May 05, 2008
Children are attracted to novelty lighters because they look like toys. Many of these lighters look like animals, miniature cars, mobile phones, cameras, fishing lures, stacks of coins, markers, and doll accessories. One lighter is nearly identical to the popular rubber ducky bathtub toyit even quacks! There are also toy-like and novelty lighters that look like tools such as tape measures, drills, hammers, and paintbrushes. Ironically, there are even lighters that mimic a Dalmatian donning a fire helmet, a red fire truck, or fire extinguishers.
All local fire officials, the Alaska Fire Chief's Association, along with the Alaska State Fire Marshal, as well as fire professionals from across the nation want to make citizens aware of the problems with novelty lighters and how dangerous they are to our children and to adults. Even local merchants are taking a stand against novelty lighters.
Mistaking lighters for toys has been proven to be deadly: On September 25, 2007 15-month old and 2-year old of Russellville, Arkansas, died after setting fire to their apartment with a motorcycle-shaped lighter. Another child was in grocery store in Livermore, Maine last June with his mother buying sandwiches. Thinking it might be a flashlight, the 6-year-old picked up a miniature baseball bat and flicked the switch. A flame shot out, singeing his eyebrow and burning part of his face.
Children are not the only ones fooled by novelty lighters. Beaverton, Michigan resident purchased a novelty lighter for her 4-year-old child after mistaking it for a toy. In 2006, a South Carolina woman shot herself in the hand while attempting to light a cigarette with what she thought was a pistol-shaped novelty lighter.

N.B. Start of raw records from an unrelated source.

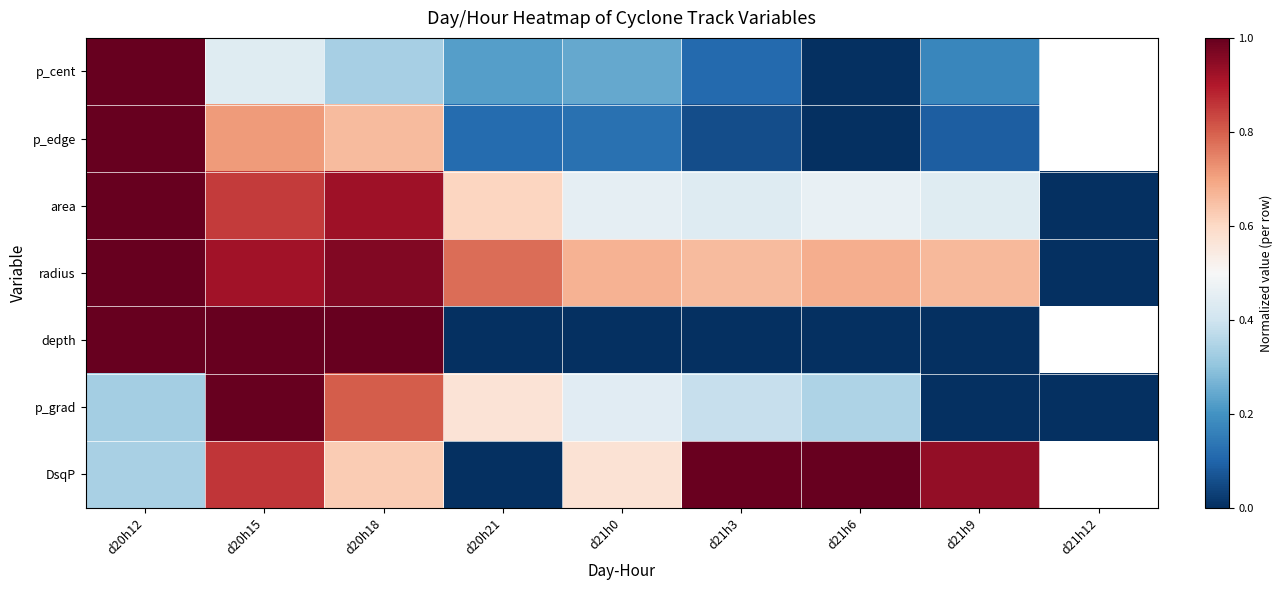

Between d20h12 and d21h3, which is larger?

d20h12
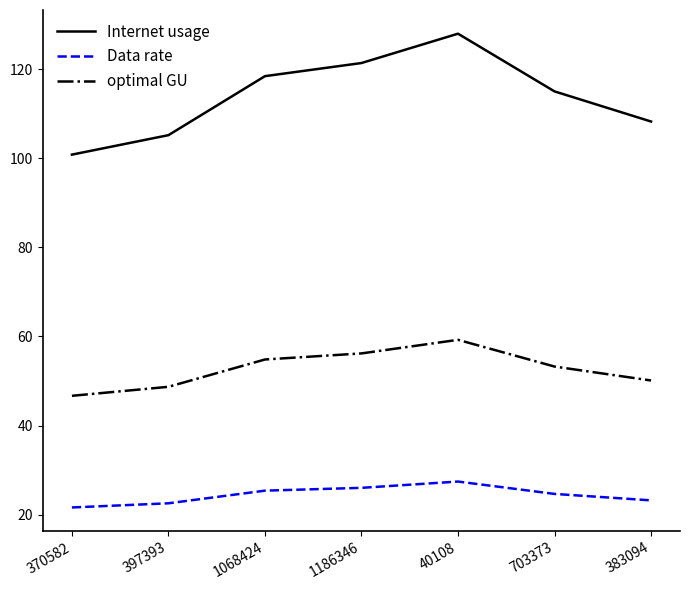

True or false: optimal GU and Data rate intersect in this chart.

False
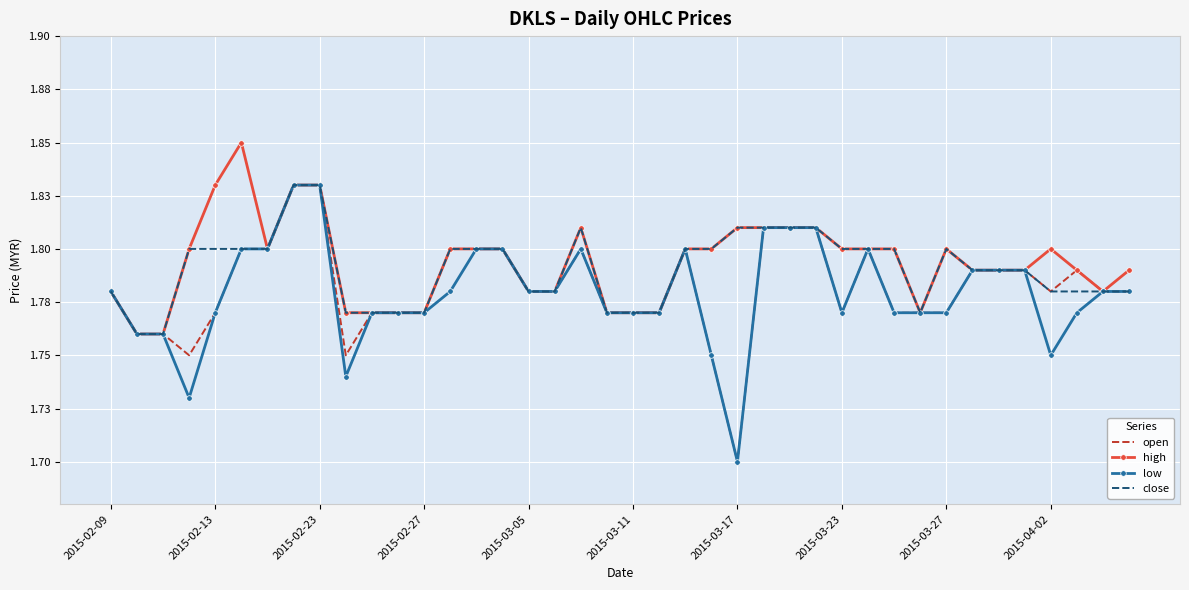

Reading left to right, what are all the values shown in this chart?

open: 1.8	1.8	1.8	1.8	1.8	1.8	1.8	1.8	1.8	1.8	1.8	1.8	1.8	1.8	1.8	1.8	1.8	1.8	1.8	1.8	1.8	1.8	1.8	1.8	1.7	1.8	1.8	1.8	1.8	1.8	1.8	1.8	1.8	1.8	1.8	1.8	1.8	1.8	1.8	1.8
high: 1.8	1.8	1.8	1.8	1.8	1.9	1.8	1.8	1.8	1.8	1.8	1.8	1.8	1.8	1.8	1.8	1.8	1.8	1.8	1.8	1.8	1.8	1.8	1.8	1.8	1.8	1.8	1.8	1.8	1.8	1.8	1.8	1.8	1.8	1.8	1.8	1.8	1.8	1.8	1.8
low: 1.8	1.8	1.8	1.7	1.8	1.8	1.8	1.8	1.8	1.7	1.8	1.8	1.8	1.8	1.8	1.8	1.8	1.8	1.8	1.8	1.8	1.8	1.8	1.8	1.7	1.8	1.8	1.8	1.8	1.8	1.8	1.8	1.8	1.8	1.8	1.8	1.8	1.8	1.8	1.8
close: 1.8	1.8	1.8	1.8	1.8	1.8	1.8	1.8	1.8	1.8	1.8	1.8	1.8	1.8	1.8	1.8	1.8	1.8	1.8	1.8	1.8	1.8	1.8	1.8	1.8	1.8	1.8	1.8	1.8	1.8	1.8	1.8	1.8	1.8	1.8	1.8	1.8	1.8	1.8	1.8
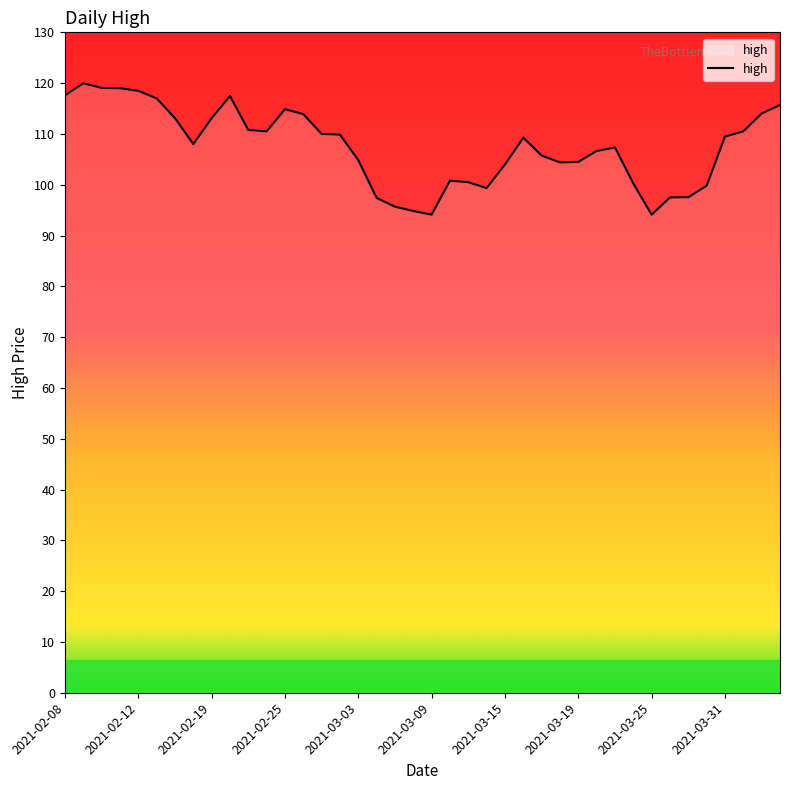

What is the difference between the maximum and minimum values?

25.9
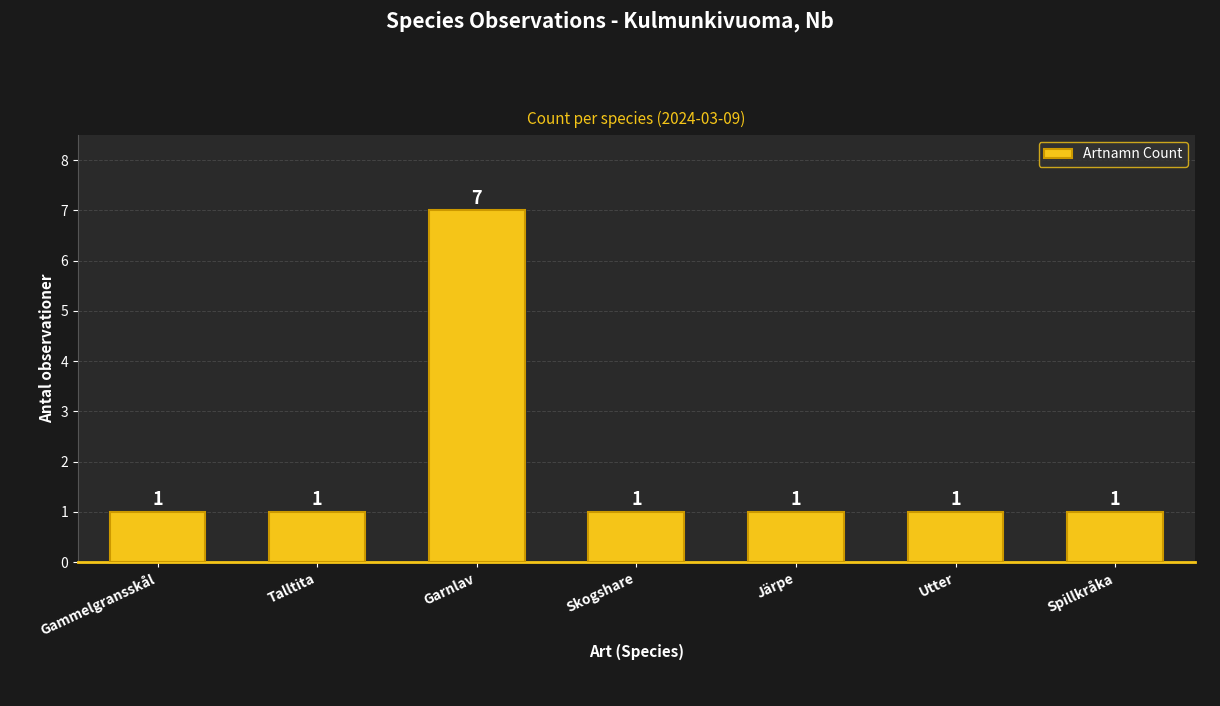

What is the change in value from Garnlav to Järpe?

-6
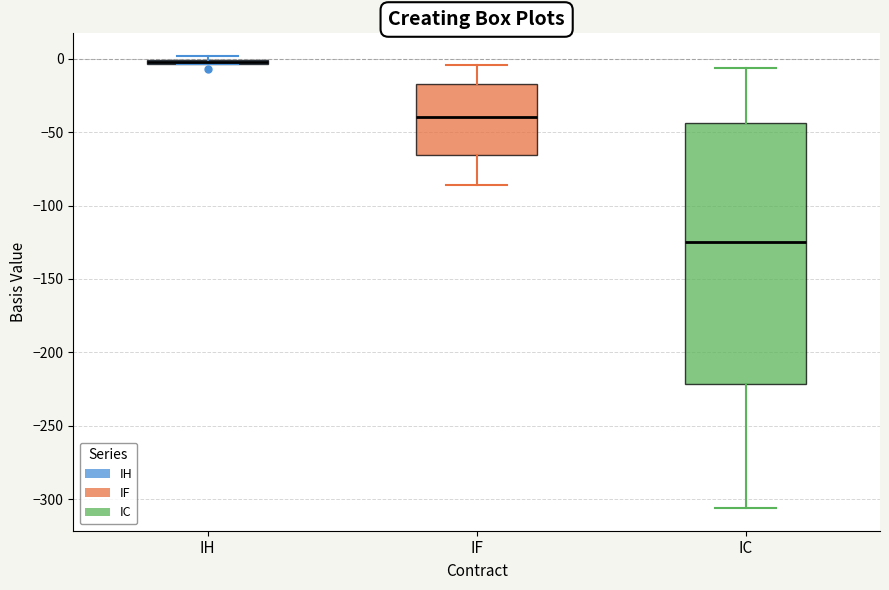

Which box is the tallest, from its lower edge to its upper edge?

IC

A fire marshal in Wisconsin was making a purchase at a local home improvement store when his 12-year-old daughter picked up what she believed was a tape measure. When she clicked the button on the tape measure, a flame came out. Fortunately, the child was not hurt and the owner of the store voluntarily stopped selling the lighters.
In North Carolina, a six year-old boy sustained second-degree burns after playing with a lighter that looked like a toy cell phone. In Maryland, playground equipment was set on fire by three girls using a gun-shaped lighter. In Oregon, one child died and another was permanently brain damaged after a six year-old, playing with a lighter that looked like a toy dolphin, started a fire. In another incident, a mother was severely burned after her child, playing with a lighter that resembled a Christmas tree, ignited the woman's bed.
Some local and State governments are taking action by banning the sale of toy-like and novelty lighters, and limiting their distribution. Maine was the first State to pass a ban on toy-like and novelty lighters, passing the legislation on March 14, 2008. Tennessee also passed a ban, in April 2008. Other States considering bans are Alabama, Connecticut, Iowa, Michigan, Ohio, Oregon, and Vermont. In addition to State bans and restrictions on the sale of toy-like and novelty lighters, numerous local jurisdictions have passed ordinances. These include more than 19 jurisdictions in Arkansas, another 6 in California, and Yakima County in Washington State.
On May 11, 2006, the European Consumer Protection Commission adopted a decision requiring Member States to ensure that, from March 11, 2007 cigarette lighters are child resistant when placed on the EU market. The decision also prohibits placing lighters on the market that resemble objects that are particularly attractive to children, so-called novelty lighters. According to the European Standard, a lighter shall not be novelty-like, because the inherent risk is significantly higher. The novelty lighters are attractive for children and, taking into account children's normal behavior, risk of burning injury is present during their use. "It's now time for the U.S. Consumer Product Safety Commission (CPSC) to follow suit," said the National Association of Fire Marshals in a recently passed resolution. As Oregon State Fire Marshal Nancy Orr wrote to the CPSC, "There are no good reasons that lighters should be manufactured to resemble toys."